Hi rob0,
Quoting /dev/rob0 26/08/2013 15:17,
mail_location: mbox:~/mail/:INBOX=/var/mail/%u
mail_location:
mbox:/var/spool/virtual/%d/%n.imap:INBOX=/var/spool/virtual/%d/%n
This exercise becomes trivial when you follow the advice of the
Dovecot wiki and give your virtual users a $HOME. (Well, to be
simple, you'd also have to have INBOX in $HOME. An alternative is to
specify INBOX for virtual users in your virtual userdb.)
Thank for your answer. Are you referring to the VirtualUsers page?
(http://wiki.dovecot.org/VirtualUsers) Ok I tried the mbox:~/ and
userdb home= trick,
# dovecot -n
# 1.2.17: /usr/local/etc/dovecot.conf
# OS: FreeBSD 8.3-RELEASE amd64
protocols: imap
ssl: no
disable_plaintext_auth: no
login_dir: /var/run/dovecot/login
login_executable: /usr/local/libexec/dovecot/imap-login
first_valid_uid: 6
first_valid_gid: 6
mail_privileged_group: mail
mail_location: mbox:~/
imap_client_workarounds: delay-newmail netscape-eoh tb-extra-mailbox-sep
auth default:
passdb:
driver: passwd-file
args: username_format=%n /etc/virtual/%d/passwd
passdb:
driver: passwd
userdb:
driver: static
args: uid=mail gid=mail home=/var/spool/virtual/%d/%n.imap
but I end up with the same result, everything is read from the virtual
folders, namely /var/spool/virtual. How to also access local users' email?

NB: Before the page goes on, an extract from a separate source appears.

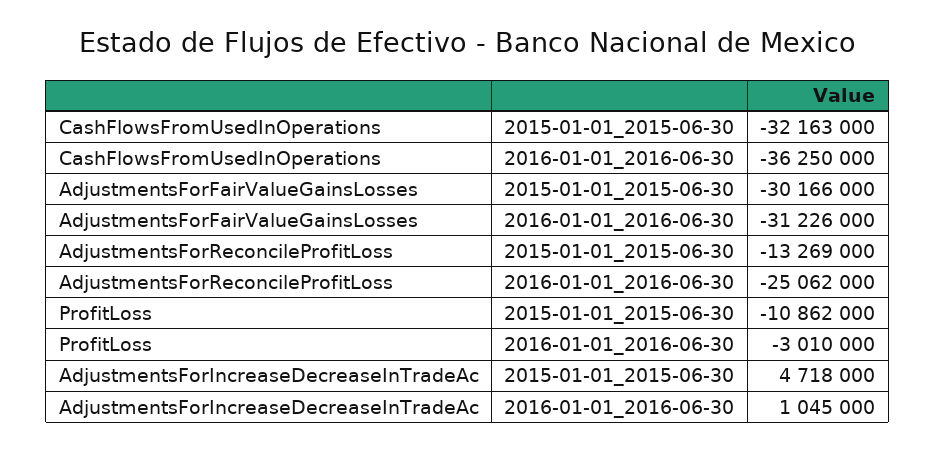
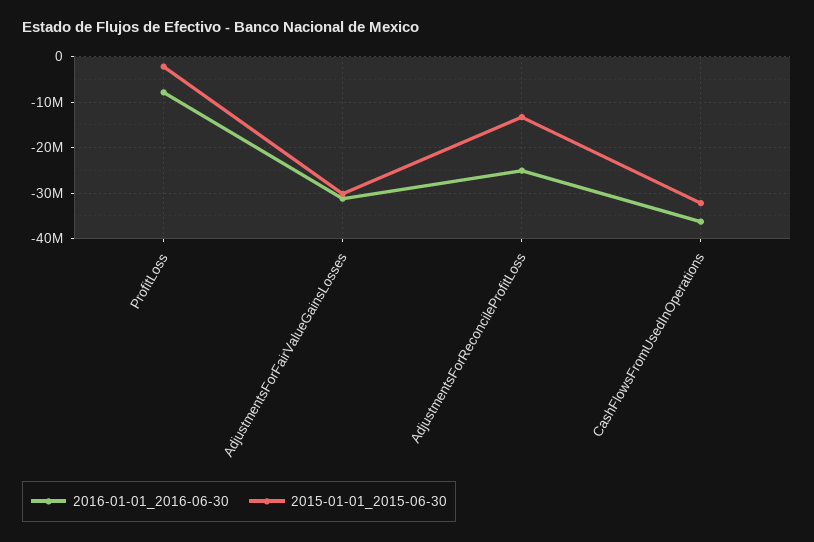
2015-01-01_2015-06-30, ProfitLoss: -10862000 -> -2000000
2016-01-01_2016-06-30, ProfitLoss: -3010000 -> -8000000
2015-01-01_2015-06-30, AdjustmentsForIncreaseDecreaseInTradeAc: 4718000 -> none
2016-01-01_2016-06-30, AdjustmentsForIncreaseDecreaseInTradeAc: 1045000 -> none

# 1.2.17: /usr/local/etc/dovecot.conf
Very old! Consider an upgrade to 2.2.
Well if it's the only way to get that double impact feature I need, I
will! I won't upgrade today if there is no practical advantage over the
1.2 version.
Hmmm, plaintext AUTH without TLS/SSL could be dangerous. If a spammer
can get in a position to sniff those credentials, you could be
inundated with spam to relay.
Yes I will deal with that some other time.
I find that first_valid_uid and first_valid_gid don't look
pretty but it seems mandatory for the standard 'mail' user and
group ownerships to work on the virtual mbox files and folders.
I created the user while the group already existed. If you
have any advices on that too, I would be pleased.
There is no "standard" UID/GID for virtual mailboxes. In fact there
is no need to have them all share the same UID/GID. But on a shared
UID/GID virtual system, typically you should set a higher UID/GID
such that you exclude all the system accounts (<100 or <500 or maybe
<1000 depending on OS. If your OS starts human user accounts at UID
1000, UID 999 would be a good choice for virtual mailbox owner, with
that as first_valid_uid also.)
I tried with uid 999 and even if I update the ownerships on
/etc/virtual/ /var/spool/virtual /var/spool/mqueue/ (no need for
/var/mail/ which get the sticky bit, here) the smtp daemon isn't able to
write to the virtual mbox anymore, and I don't know why. I have
searched the whole file system for relying '6' UID, nothing wrong is
left. I don't see why my smtp deamon won't work once I change the UID
_and_ update the file and folder ownerships. Maybe some freebsd system
security which is today unknown to me. So I switched back to uid 6.